▸ **Text**

Lent 2015 Devotional—Day 21

2015LentCoverWebGood For My Soul

For the director of music. A psalm of David. When the prophet Nathan came to him after David had committed adultery with Bathsheba.

Have mercy on me, O God,
    according to your unfailing love;
according to your great compassion
    blot out my transgressions.
Wash away all my iniquity
    and cleanse me from my sin.

For I know my transgressions,
    and my sin is always before me.
Psalm 51:1-3

The old Scottish proverb says that “confession is good for the soul”, making today’s psalm text good for us all. For here is an example of true confession that has been the sinners’ lifeline to God! This psalm has probably been prayed more than any other psalm in history; for thirteen hundred years it was prescribed that Christians pray it seven times a day. Since all of us sin, and sin frequently, this is a psalm text that probably needs frequent prayer. It is good for the soul.

The superscript says that David wrote this text after committing the sin of adultery with Bathsheba. Sadly, he follows up the adultery with murder, trying to cover up his sin (II Samuel 11-12) Then, for almost a year David refuses to face up to the evil he has done, until he can run no longer. At this point he was confronted by the prophet Nathan: “Why did you despise the word of the LORD by doing what is evil in his eye?” (II Samuel 12:9). In one of Scripture’s most dramatic scenes David breaks down and confesses: “I have sinned against the LORD” (II Samuel 12:13).

It was during this time of hot, fervent confession that David wrote this psalm. Three thousand years later we still pray this psalm because it helps us to come back to God when we have strayed from Him. If you have blown it, this psalm is for you!

Although David pours forth this prayer with powerful emotional intensity, he is able to “consciously structure its symmetries to delight the God of form and beauty and to provide the penitent with a memorable model of theological richness when asking God to be forgiven and restored.” (Bruce Waltke and James Houston, The Psalms As Christian Worship) Passionate, yet contained, David uses different words for his sin in order to express the enormity of his guilt: “transgressions…iniquity…sin”. Mercifully, David then counters his wrongdoing with repeated expressions of God’s great forgiveness: “blot out…wash…cleanse”.

With the Hebrew word pasha translated as “transgressions”, David speaks of his sin as “rebellion against God”. The Hebrew word avon, translated as “iniquity”, paints David’s sin as “perverted” and “twisted”. David gives yet more insight into the gravity of his sin in his word for “sin”, hata, which means “to miss the mark” or “to fall short”. David knows that he has woefully missed the mark of what God had intended for him.

Befitting any confession of sin, David offers up no excuses, no rationalizations, no blaming, or trying to explain away. David’s plea is “I’m guilty”: “my sin is always before me.

David understands that he does not deserve God’s forgiveness, nor could he ever hope to make good for adultery or murder. So David asks for God’s forgiveness on the basis of two things: “according to your unfailing love” and “according to your great compassion”. It is because of God’s unfailing love and compassion that David can boldly ask: “blot out…wash away…cleanse me…

In this New Testament age we know even more the wonder of God’s boundless forgiveness than did David. We know Christ and the cross! But we still come and lay hold of God’s fount of forgiveness in the same way as David. We admit the wrong we have done and look to God for His same “unfailing love” and “great compassion”.

▸ **Information provided**
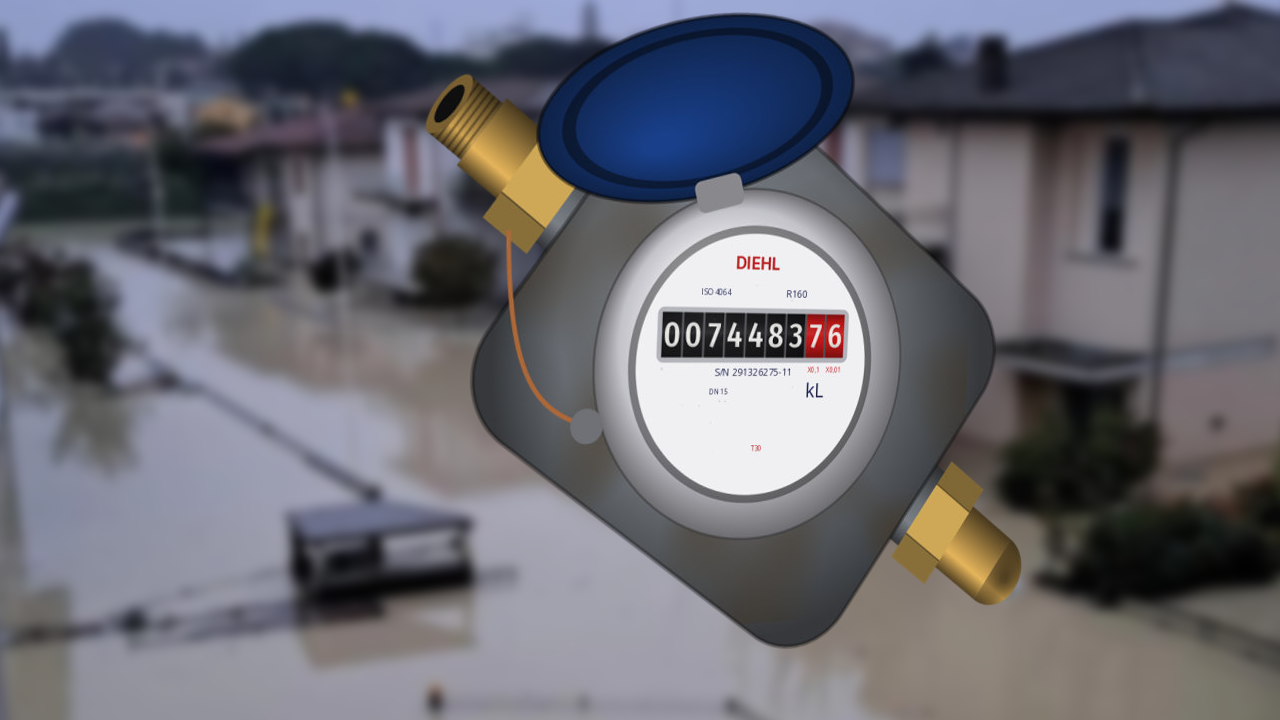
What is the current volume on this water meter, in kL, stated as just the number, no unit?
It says 74483.76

▸ **Instructions**
[A] Summarize the Lent devotional in two sentences.
[B] Rewrite the paragraph of the Lent devotional that begins "With the Hebrew word pasha" as a short list, keeping its main facts.
[C] Repeat everything in the Lent devotional from "For the director" down to "for the soul.".

▸ **Responses per task**
[A] The devotional presents Psalm 51 as an example of true confession, which David wrote after his adultery with Bathsheba, once the prophet Nathan confronted him and he confessed. It explains the three Hebrew words David uses for his sin and notes that he offers no excuses, asking forgiveness on the basis of God's unfailing love and great compassion, the same way believers still come to God today.

[B]
- "Transgressions" (pasha): David speaks of his sin as rebellion against God.
- "Iniquity" (avon): his sin is pictured as perverted and twisted.
- "Sin" (hata): the word means to miss the mark or fall short, showing that David knows he has woefully missed the mark of what God intended for him.

[C]
For the director of music. A psalm of David. When the prophet Nathan came to him after David had committed adultery with Bathsheba.

Have mercy on me, O God,
    according to your unfailing love;
according to your great compassion
    blot out my transgressions.
Wash away all my iniquity
    and cleanse me from my sin.

For I know my transgressions,
    and my sin is always before me.
Psalm 51:1-3

The old Scottish proverb says that “confession is good for the soul”, making today’s psalm text good for us all. For here is an example of true confession that has been the sinners’ lifeline to God! This psalm has probably been prayed more than any other psalm in history; for thirteen hundred years it was prescribed that Christians pray it seven times a day. Since all of us sin, and sin frequently, this is a psalm text that probably needs frequent prayer. It is good for the soul.